The actor Maaka Pohatu, who has the title role of Warren, previously appeared as Police Sergeant Ruawai Maaka in Wellington Paranormal.

==Premise==
Warren Harrison is a husband and father, living in suburban Lower Hutt, New Zealand, who happens to have an interdimensional vortex in his shed. For the past twenty years, Warren has used it mainly to get rid of his garden rubbish.

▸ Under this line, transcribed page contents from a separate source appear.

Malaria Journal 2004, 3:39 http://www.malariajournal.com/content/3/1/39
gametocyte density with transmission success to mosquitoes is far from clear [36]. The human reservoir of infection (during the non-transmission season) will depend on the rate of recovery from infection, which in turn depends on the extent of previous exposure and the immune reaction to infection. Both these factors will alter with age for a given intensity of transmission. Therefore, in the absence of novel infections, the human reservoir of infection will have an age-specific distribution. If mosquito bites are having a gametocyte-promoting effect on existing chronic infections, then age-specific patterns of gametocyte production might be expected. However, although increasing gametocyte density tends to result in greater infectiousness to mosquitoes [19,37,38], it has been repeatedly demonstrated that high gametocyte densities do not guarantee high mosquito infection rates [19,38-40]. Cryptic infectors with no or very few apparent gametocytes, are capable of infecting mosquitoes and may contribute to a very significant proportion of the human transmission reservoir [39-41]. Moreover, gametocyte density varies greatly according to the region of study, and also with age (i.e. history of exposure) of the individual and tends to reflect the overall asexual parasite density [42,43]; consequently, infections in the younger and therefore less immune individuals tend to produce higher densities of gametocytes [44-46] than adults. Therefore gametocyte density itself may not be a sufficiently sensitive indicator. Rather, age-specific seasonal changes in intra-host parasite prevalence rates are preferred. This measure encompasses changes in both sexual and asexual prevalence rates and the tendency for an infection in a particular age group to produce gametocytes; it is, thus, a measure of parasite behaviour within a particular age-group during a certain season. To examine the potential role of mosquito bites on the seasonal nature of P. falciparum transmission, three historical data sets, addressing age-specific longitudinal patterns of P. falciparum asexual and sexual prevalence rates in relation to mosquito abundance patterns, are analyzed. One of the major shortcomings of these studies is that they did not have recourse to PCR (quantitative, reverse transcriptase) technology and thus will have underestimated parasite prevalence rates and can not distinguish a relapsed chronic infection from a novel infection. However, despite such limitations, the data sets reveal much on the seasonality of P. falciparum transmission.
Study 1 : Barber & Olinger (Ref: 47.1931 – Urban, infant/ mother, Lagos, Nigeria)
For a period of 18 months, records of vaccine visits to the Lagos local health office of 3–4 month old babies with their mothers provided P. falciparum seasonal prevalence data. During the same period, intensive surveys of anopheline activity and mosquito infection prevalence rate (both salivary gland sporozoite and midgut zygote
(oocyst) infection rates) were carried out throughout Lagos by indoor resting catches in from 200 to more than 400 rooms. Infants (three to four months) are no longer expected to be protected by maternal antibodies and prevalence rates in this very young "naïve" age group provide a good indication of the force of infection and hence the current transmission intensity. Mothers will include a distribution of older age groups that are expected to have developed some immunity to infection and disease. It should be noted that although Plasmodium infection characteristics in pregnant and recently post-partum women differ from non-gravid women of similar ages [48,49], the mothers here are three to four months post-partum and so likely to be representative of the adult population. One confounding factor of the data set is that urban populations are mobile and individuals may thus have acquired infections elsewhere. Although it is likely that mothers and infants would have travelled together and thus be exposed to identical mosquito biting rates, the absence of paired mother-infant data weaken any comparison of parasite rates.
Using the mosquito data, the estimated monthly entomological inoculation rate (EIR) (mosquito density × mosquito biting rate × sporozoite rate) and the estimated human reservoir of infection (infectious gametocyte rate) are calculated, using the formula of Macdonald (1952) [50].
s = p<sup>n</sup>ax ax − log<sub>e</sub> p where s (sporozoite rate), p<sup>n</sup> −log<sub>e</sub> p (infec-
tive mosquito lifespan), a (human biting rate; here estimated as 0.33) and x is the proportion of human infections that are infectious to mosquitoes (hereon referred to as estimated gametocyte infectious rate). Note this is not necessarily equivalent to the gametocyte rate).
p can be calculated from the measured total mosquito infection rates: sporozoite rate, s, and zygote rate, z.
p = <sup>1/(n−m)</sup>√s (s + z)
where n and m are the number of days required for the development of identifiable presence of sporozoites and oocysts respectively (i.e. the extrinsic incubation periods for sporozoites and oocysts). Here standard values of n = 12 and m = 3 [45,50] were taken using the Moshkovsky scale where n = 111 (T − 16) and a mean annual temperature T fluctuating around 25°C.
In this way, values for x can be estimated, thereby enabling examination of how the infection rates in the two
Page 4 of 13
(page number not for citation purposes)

Lucy, his 18-year-old daughter, is sucked into the vortex and Warren follows her. The pair travel to a series of different future realities. Several of the supporting cast play variations of their same character in different timelines.

==Production history==
The series was created by Nick Ward and Paul Yates, both of whom were involved with Wellington Paranormal as directors and writers. In July 2024, NZ On Air was announced that the production would receive $1,227,000 of funding, though the New Zealand Listener later gave the amount as $1,465.000. Filming took place over the 2024–25 Christmas and New Year period across Lower Hutt. The main characters' house was filmed on location in Fairfield, with other locations including Kelson, Naenae, Taitā, and the Avalon studios.

==Cast==
===Main===
- Maaka Pohatu as Warren Harrison
- Louise Jiang as Lucy Harrison (Warren's daughter)
- Kali Kopae as Hine Harrison (Warren's wife)
- Ginette McDonald as Mrs Schrödinger (the Harrisons' neighbour)
- Sophie Hambleton as Laurel, a family friend
- Cohen Holloway as Muzz, Laurel's estranged husband
- Tinorawe Hawkins as Bo, Laurel and Muzz's teenage son
- Millen Baird as Inspector Phil
- Milo Cawthorne as Darren
- Mayen Mehta as Ian
- John Bach as the Narrator

===Guest===
- Hilary Barry as Empress Gold (voice role)
- Peter Hambleton as Stanky Steve
- Tanea Heke as Aunty Marama
- Liz Wyatt as Mombie

==Episodes==

| No. overall | No. in series | Title | Directed by | Written by | Original release date |
| 1 | 1 | "Desolation of Smugg" | Tim van Dammen | Paul Yates | 24 August 2025 |
Everyman Warren and his daughter Lucy are hurled through time to a world where intelligent refrigerators have taken over.
| 2 | 2 | "Detached from Reality" | Jason Stutter | Dana Leaming | 31 August 2025 |
Warren and Lucy land in a world where every Kiwi backyard has been turned into a reality TV competition and the stakes are high: you lose, you die!
| 3 | 3 | "Unreal Estate" | Tim Van Dammen | Rosie Howells | 7 September 2025 |
Warren and Lucy arrive in a world where all the houses are unaffordable and empty, and the real estate agents are laser-eyed robots with familiar faces.
| 4 | 4 | "Mombified" | Jason Stutter | Jamie McCaskill | 14 September 2025 |
Warren and Lucy return to their street to find everyone zombified by a mobile game. With the help of Darren and a guitar, they fight to snap everyone out of it.
| 5 | 5 | "Mystery at Schrodinger Hall" | Tim Van Dammen | Nick Ward | 21 September 2025 |
Warren and Lucy land in a 1930s murder mystery time loop. With reality fraying and tension rising, the real mystery becomes how to escape it all.
| 6 | 6 | "Lost Forward" | Jason Stutter | Tom Sainsbury | 28 September 2025 |
Warren and Lucy land in a cultured, rugby-free utopia. But when Warren reintroduces the sport, chaos erupts, landing him on death row.

==Broadcast==
The series began broadcasting on TVNZ 2 on 24 August 2025, with catch-up availability on TVNZ's streaming service TVNZ+.